Tuesday, April 28, 2009

The Bagel

So, at work we have one of those conveyor style toaster that escorts your bagel or a baked good of your choosing between two heating elements. I have the settings for the speed & heat perfected so that my bagels come out perfectly every time. Like I do every morning, I put my bagel in and go to fill my water bottle. I return to the toaster and find that this guy I hate* had put in an English muffin behind my bagel and had lowered all of the settings. I make a futile effort to return the dials to their original positions, but its too late.

So the bagel emerges, half of it toasted to heavenly perfection, the other half a spongy pale white disappointment. Now I have a dilemma…do I re-toast the bagel and attempt a bold maneuver with the heat controls in an effort to homogenize the Frankenbagel? I ultimately chose not to and, out of spite, I max out all the dials on the toaster (still housing his English muffin) and walk away. I now sit here munching on the bagel, experiencing moments of extreme delight, interspersed with moments of intense loathing.
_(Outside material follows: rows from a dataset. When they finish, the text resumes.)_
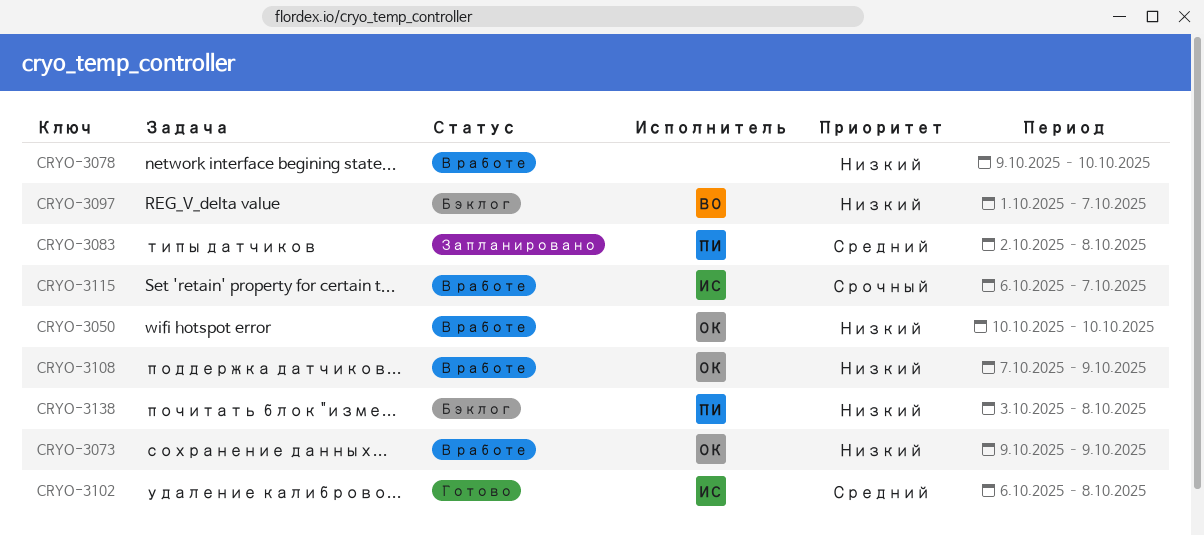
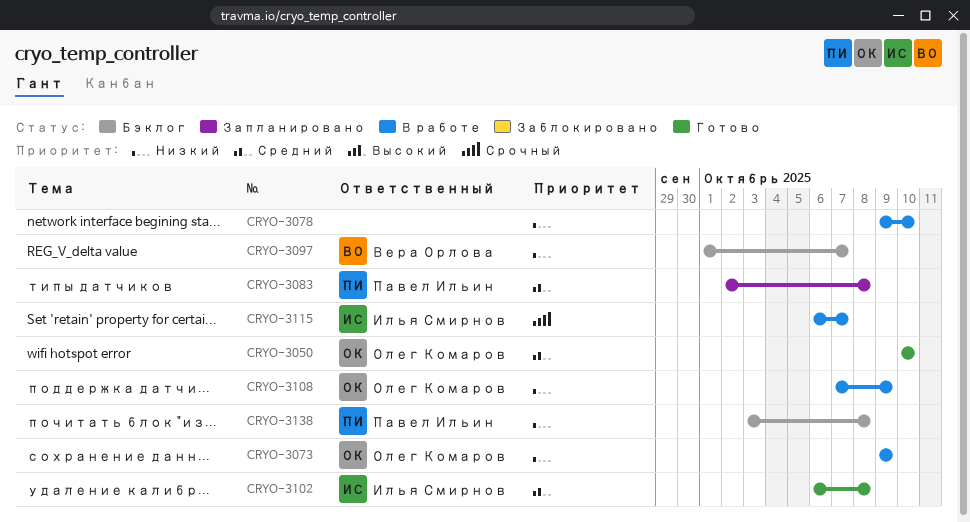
CRYO-3050, status: В работе -> Готово
CRYO-3050, priority: Низкий -> Средний

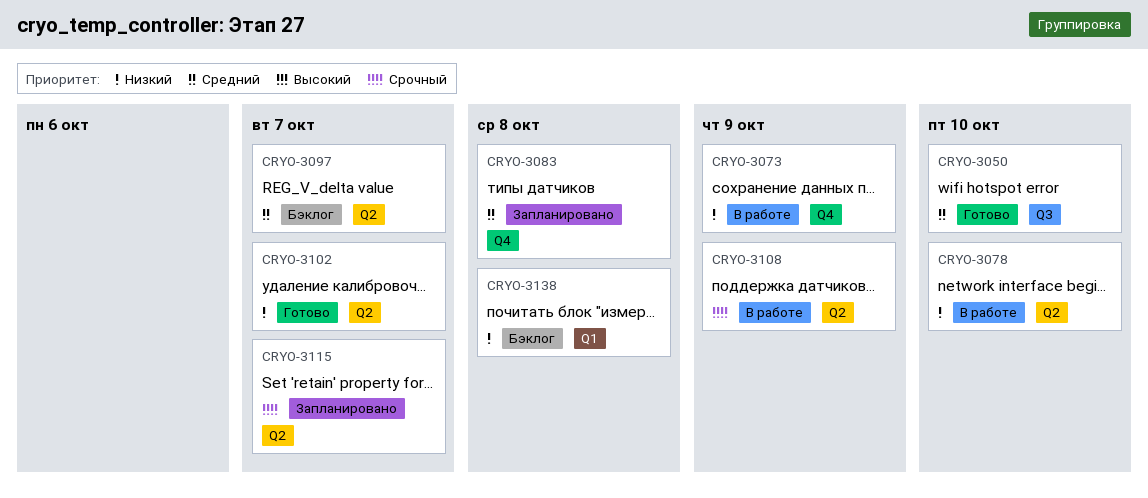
CRYO-3097, priority: Низкий -> Средний
CRYO-3102, priority: Средний -> Низкий
CRYO-3102, due: Oct 8 -> Oct 7
CRYO-3108, priority: Низкий -> Срочный
CRYO-3115, status: В работе -> Запланировано

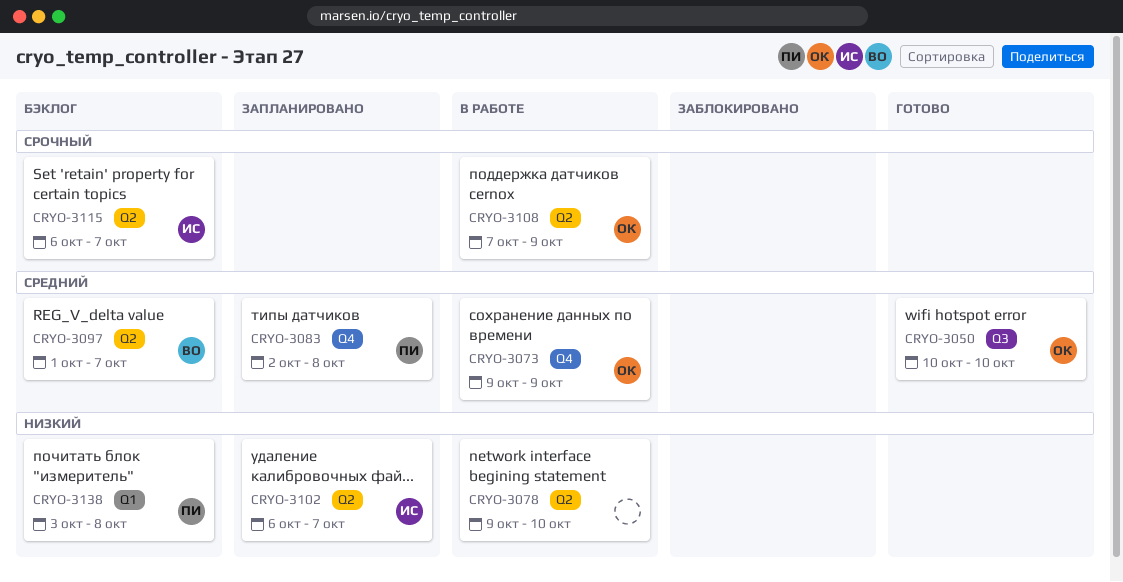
CRYO-3073, priority: Низкий -> Средний
CRYO-3102, status: Готово -> Запланировано
CRYO-3115, status: Запланировано -> Бэклог

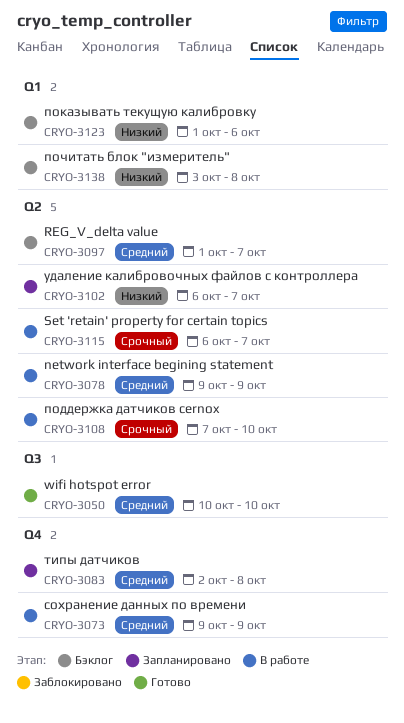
CRYO-3078, priority: Низкий -> Средний
CRYO-3078, due: Oct 10 -> Oct 9
CRYO-3108, due: Oct 9 -> Oct 10
CRYO-3115, status: Бэклог -> В работе
CRYO-3123: none -> present

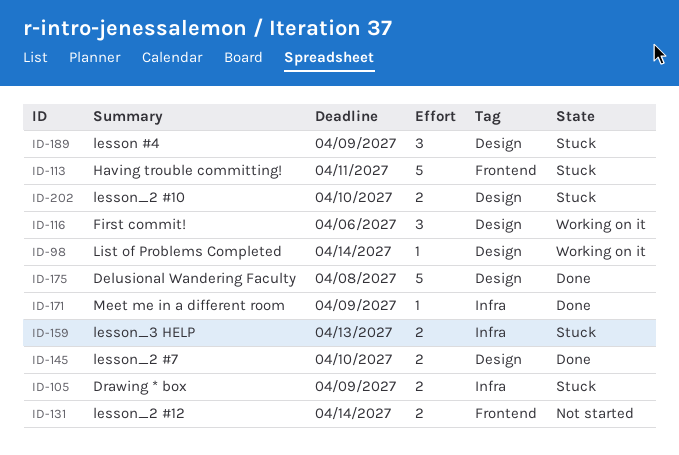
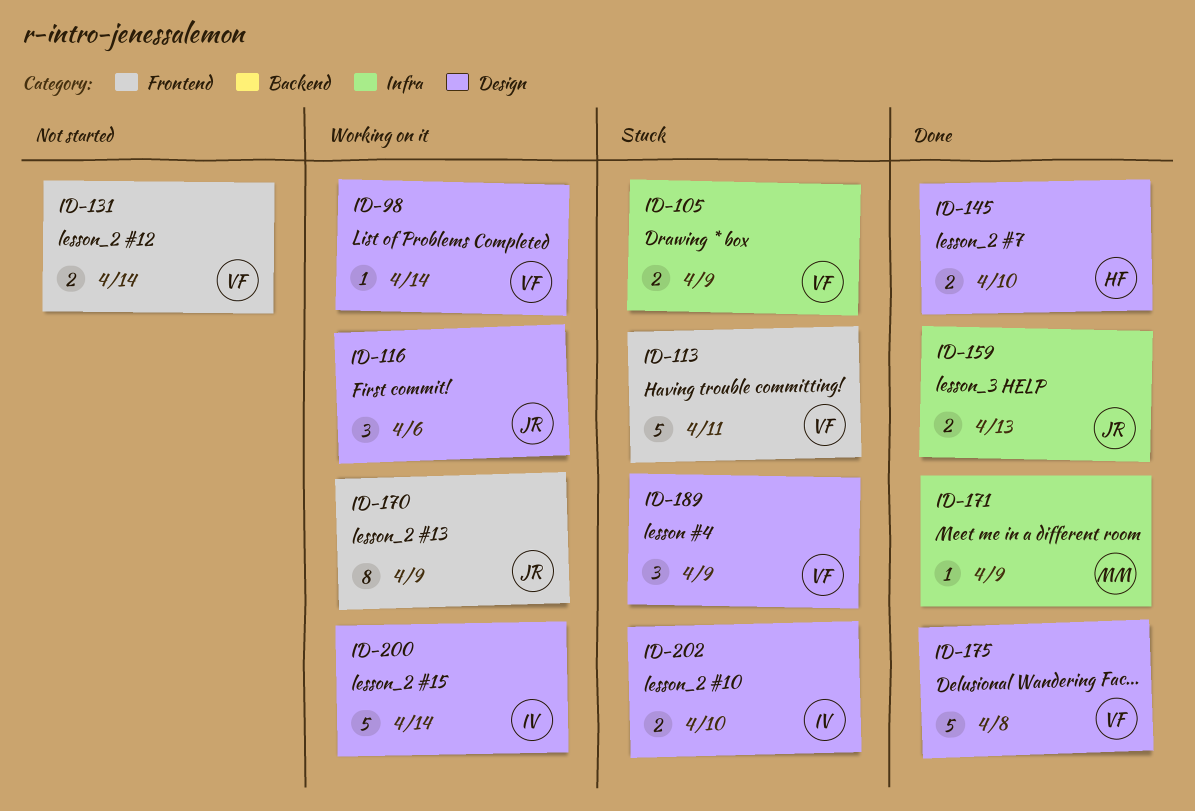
ID-159, status: Stuck -> Done
ID-170: none -> present
ID-200: none -> present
* I detest this particular individual not solely as a result of this incident, but rather a long chain of similar instances that display his blatant disregard for his common man. I have been working in the same building for four years, and for those four years I’ve been both a victim and a witness to this guy’s rude and inconsiderate behavior. He routinely fails to acknowledge people when they say ‘hi’ or hold doors, never holds doors for others, cuts in line, and is a general douche bag. The fact that he’d choose an English muffin over a bagel only serves to contribute to my lowly estimation of him. I have no idea what his name is or what department he works in, and nor do I care to.

1 comment:

  1. remember when I got a toasted bagel with strawberry creamcheese at 5 AM. Then proceded to throw it up and climb a mountain???